The game uses its environment to ensure the player knows this is abnormal. The player is likely drawn to the water tower, since one of the first characters you interact with, your friend Ron, takes refuge there. A splattered corpse lies on the pavement at the base of the tower, implying suicide by jumping from it. Inside the tower, mattresses also exist underneath the stairway to break your fall. All this tells the player that people of this world are not immune to gravity, and the subversion of expectations upon realizing that you are immune to harm enforces that there is something very wrong with this world, that the Black Wave is somehow influencing reality.

This slight diversion from reality is enough to spark a sense of mystery for the player. There is now a broader goal for the player beyond the micronarratives of the missions: to understand the secret of this world, and potentially use that knowledge to stop the Wave. The enacted narrative of the individual missions are also strengthened by having a broader narrative, since even if the player does not discover or complete every single one, they can still solve the larger mystery of the game.
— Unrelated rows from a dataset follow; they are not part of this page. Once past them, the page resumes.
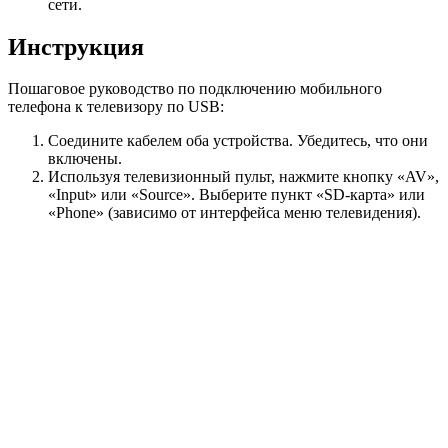
сети.
Инструкция
Пошаговое руководство по подключению мобильного
телефона к телевизору по USB:
Соедините кабелем оба устройства. Убедитесь, что они
включены.
Используя телевизионный пульт, нажмите кнопку «AV»,
«Input» или «Source». Выберите пункт «SD-карта» или
«Phone» (зависимо от интерфейса меню телевидения).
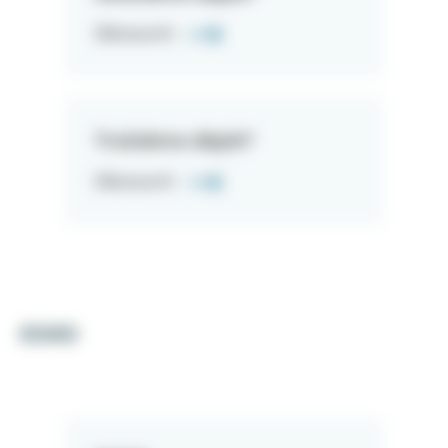
Découvrir
Troisième dépôt*
Découvrir
ESND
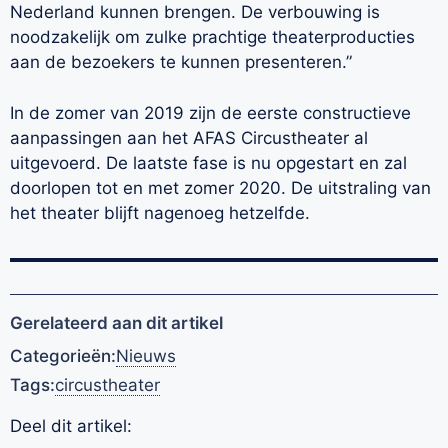
Nederland kunnen brengen. De verbouwing is
noodzakelijk om zulke prachtige theaterproducties
aan de bezoekers te kunnen presenteren.”
In de zomer van 2019 zijn de eerste constructieve
aanpassingen aan het AFAS Circustheater al
uitgevoerd. De laatste fase is nu opgestart en zal
doorlopen tot en met zomer 2020. De uitstraling van
het theater blijft nagenoeg hetzelfde.
Gerelateerd aan dit artikel
Categorieën:
Nieuws
Tags:
circustheater
Deel dit artikel:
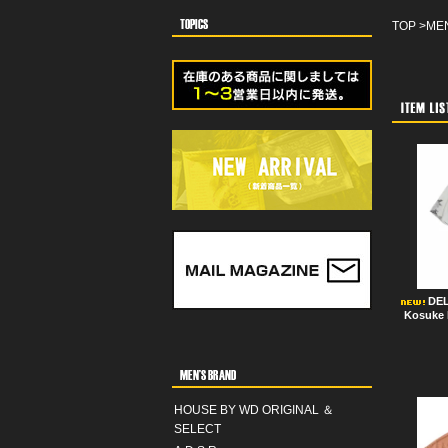
TOP
>
MEN
DE
Kosuke 
HOUSE BY WD ORIGINAL ＆
SELECT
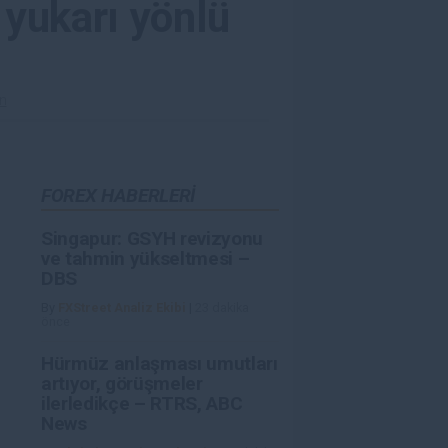
 yukarı yönlü
ün
FOREX HABERLERİ
Singapur: GSYH revizyonu
ve tahmin yükseltmesi –
DBS
By
FXStreet Analiz Ekibi
|
23 dakika
önce
Hürmüz anlaşması umutları
artıyor, görüşmeler
ilerledikçe – RTRS, ABC
News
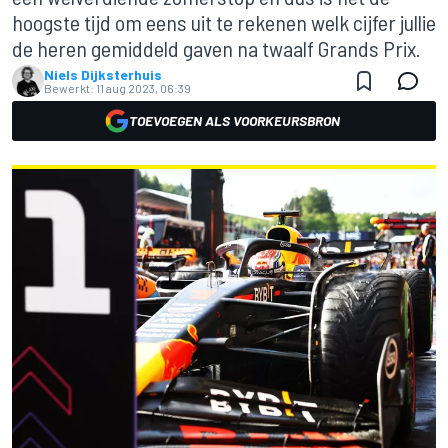
hoogste tijd om eens uit te rekenen welk cijfer jullie
de heren gemiddeld gaven na twaalf Grands Prix.
Niels Dijksterhuis
Bewerkt:
11 aug 2023, 06:39
TOEVOEGEN ALS VOORKEURSBRON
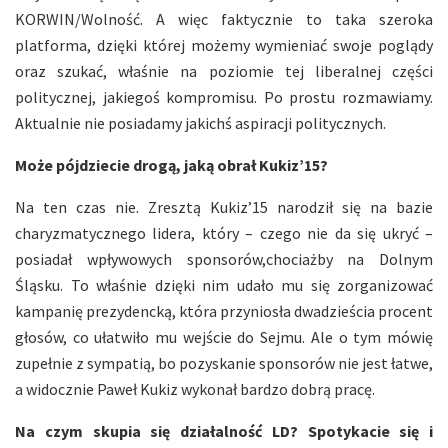
KORWIN/Wolność. A więc faktycznie to taka szeroka
platforma, dzięki której możemy wymieniać swoje poglądy
oraz szukać, właśnie na poziomie tej liberalnej części
politycznej, jakiegoś kompromisu. Po prostu rozmawiamy.
Aktualnie nie posiadamy jakichś aspiracji politycznych.
Może pójdziecie drogą, jaką obrał Kukiz’15?
Na ten czas nie. Zresztą Kukiz’15 narodził się na bazie
charyzmatycznego lidera, który – czego nie da się ukryć –
posiadał wpływowych sponsorów,chociażby na Dolnym
Śląsku. To właśnie dzięki nim udało mu się zorganizować
kampanię prezydencką, która przyniosła dwadzieścia procent
głosów, co ułatwiło mu wejście do Sejmu. Ale o tym mówię
zupełnie z sympatią, bo pozyskanie sponsorów nie jest łatwe,
a widocznie Paweł Kukiz wykonał bardzo dobrą pracę.
Na czym skupia się działalność LD? Spotykacie się i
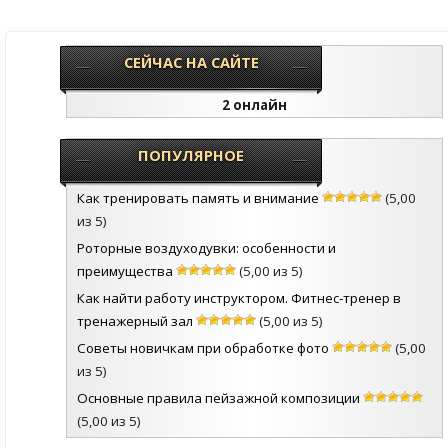
СЕЙЧАС НА САЙТЕ
2 онлайн
ПОПУЛЯРНОЕ
Как тренировать память и внимание
(5,00
из 5)
Роторные воздуходувки: особенности и
преимущества
(5,00 из 5)
Как найти работу инструктором. Фитнес-тренер в
тренажерный зал
(5,00 из 5)
Советы новичкам при обработке фото
(5,00
из 5)
Основные правила пейзажной композиции
(5,00 из 5)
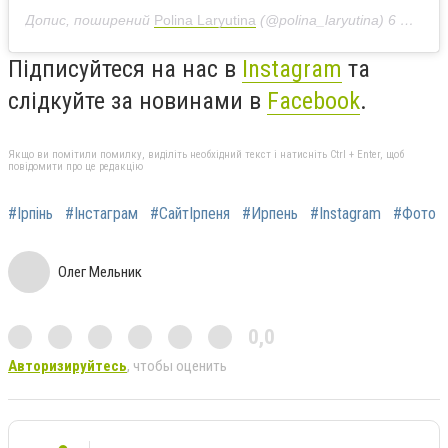
Допис, поширений
Polina Laryutina
(@polina_laryutina)
6 Лис 2018 р. о 11:23 PST
Підписуйтеся на нас в
Instagram
та
слідкуйте за новинами в
Facebook
.
Якщо ви помітили помилку, виділіть необхідний текст і натисніть Ctrl + Enter, щоб
повідомити про це редакцію
#Ірпінь
#Інстаграм
#СайтІрпеня
#Ирпень
#Instagram
#Фото
Олег Мельник
0,0
Авторизируйтесь
, чтобы оценить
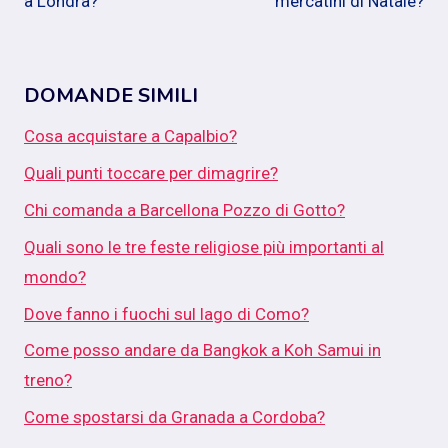
a Londra?
mercatini di Natale?
DOMANDE SIMILI
Cosa acquistare a Capalbio?
Quali punti toccare per dimagrire?
Chi comanda a Barcellona Pozzo di Gotto?
Quali sono le tre feste religiose più importanti al
mondo?
Dove fanno i fuochi sul lago di Como?
Come posso andare da Bangkok a Koh Samui in
treno?
Come spostarsi da Granada a Cordoba?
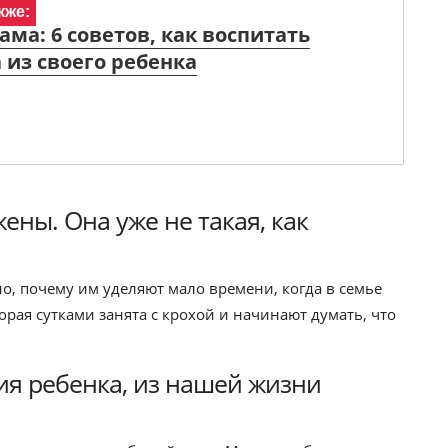
кже:
ама: 6 советов, как воспитать
 из своего ребенка
ны. Она уже не такая, как
о, почему им уделяют мало времени, когда в семье
орая сутками занята с крохой и начинают думать, что
ия ребенка, из нашей жизни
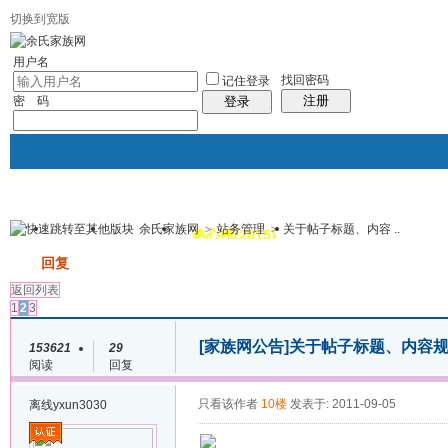
切换到宽版
用户名
找回密码
记住登录
注册
密 码
登录
余氏家族网
>
站务管理
>
关于帖子标题、内容 ..
我的
讨论区
热心榜(2015)
风采堂
帖子
发帖
回复
返回列表
1
2
3
[家族网公告]
关于帖子标题、内容
153621
29
阅读
回复
只看该作者
10楼
发表于: 2011-09-05
离线
yxun3030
This gives the player more freedom to pursue the stories they are interested in, rather than locking them into a completionist playstyle.
The absence of violence is particularly interesting in this game, because it directly translates to the game’s atmosphere. The environment shows that violence has occurred, with crashed cars and occasional dead bodies, but you as a player are not able to invoke violence, and other characters will not either. It tells an interesting story of human nature: in the last moments before death, the evil and materialistic qualities of humanity are stripped away.
Violence is the primary way that a player can manipulate the world in video games. Killing is an incredibly powerful way to interact with a world. But in a game like this, where the point is to coexist with characters, it forces the player to use words and kindness to manipulate the world instead.